Token popped out the other side of the conduit, and the Cyborg slid across the plank, and into the dark tunnel. Here he waited while Token tried to scramble across the net. Waiting in the dark, confined space, hanging above water, not stressing at all. Token’s arms began to give out as she negotiated the cargo net, and she quietly slipped into the water. The Cyborg pushed on, eager to get out of the floating coffin, and scrambled across the cargo net before holding back a tarzan-call as he swung across to the balance beam.

Spectators may have been impressed with the speed and confidence with which the Cyborg crossed the beam; in reality he was just using the mountain biking principle: the faster you go, the better you balance. Of course that works when you’re shivering and running along a thin beam! He was almost amazed that he’d made it to the other side, and swung relatively effortlessly out onto yet another cargo net.
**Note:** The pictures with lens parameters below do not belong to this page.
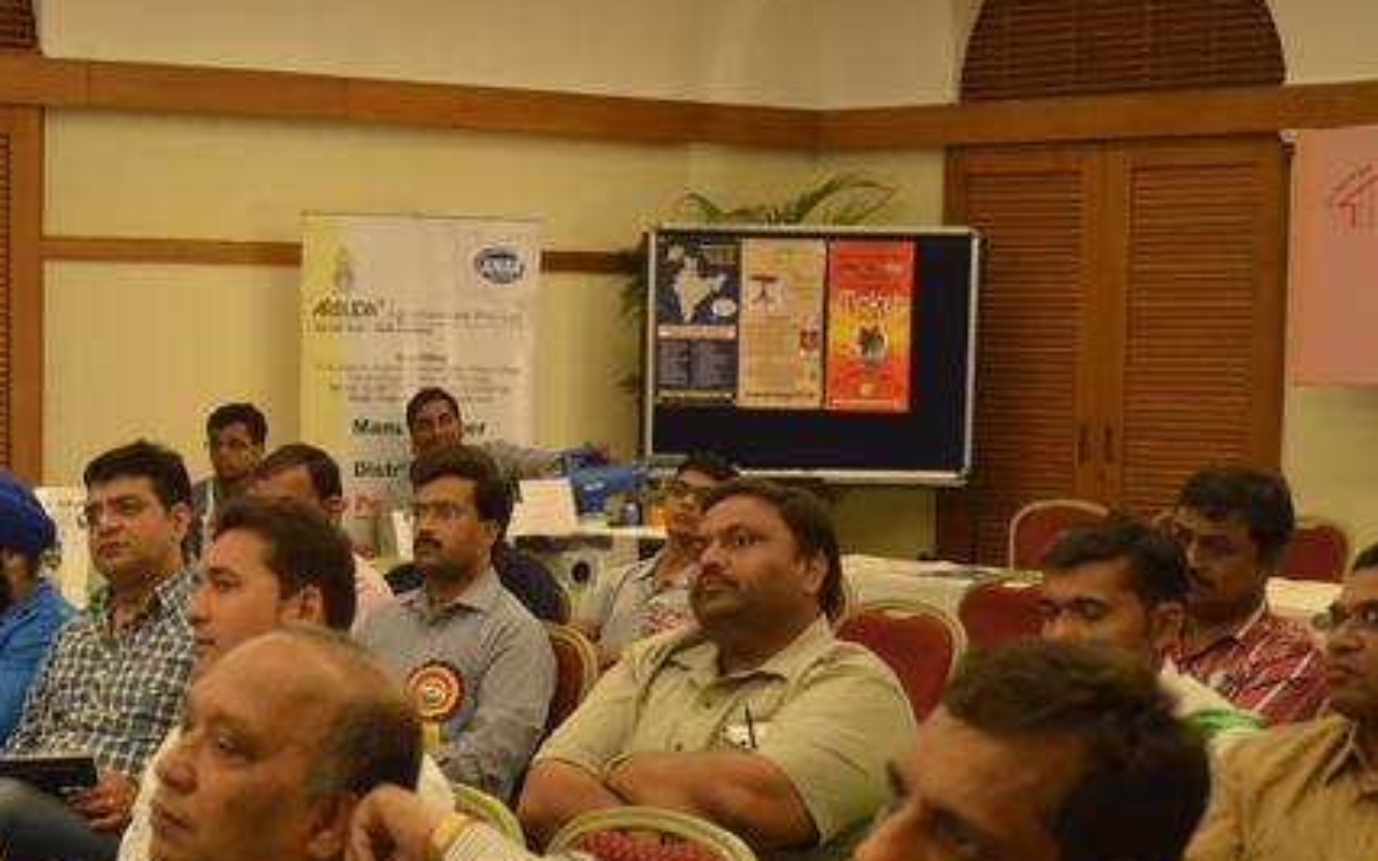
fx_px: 3380
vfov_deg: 14.5
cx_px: 465
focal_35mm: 90
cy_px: 618
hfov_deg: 22.9
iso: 2000
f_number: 5.3
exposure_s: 1/60
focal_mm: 42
Then it was just onto the horizontal rope ladder; the Cyborg was having visions of making it to the end. He reached out and grabbed the second rung; and the ladder sagged, having the net effect of putting the next rung well out of his reach. He’d have to do a one-armed chinup, whilst swinging forward to catch the next rung - a feat that would no doubt have to be repeated at least for the next three rungs! Nevertheless, he had a shot, and was dunked for his efforts.

So, wet and weary the TriHards raced down towards the (final) gold checkpoint, before finally running under the finish arch; their dreams of an early finish dashed as they crossed with about 10 minutes to spare before the cutoff time! But they did finish, and they didn’t finish last, so they achieved all three goals!

All in all it was a fantastic event which definitely warmed up the TriHards in a cold Canberran winter. The navigation was challenging, and attention to detail was required throughout the whole day, which made it all the more interesting (and enjoyable) - yet not so challenging as to be frustrating. In fact, if any of the TriHards had their pilot’s license, they’d probably undertake the entire series...

The TriHards Canberra team
Local TriHards.

Race Stats

Date: 27 July 2013
Location: Canberra
Rating: (2) Reasonable Adventure - Well, we did wash our gear in a pool!
Event website: Adventure Race Australia Site


Yes, it’s true: the TriHards did finish in 6th place in the mixed category; putting well into the top 10. Fortunately, there were only eight teams, in that category - so they retain their rightful place at the top of the bottom-third!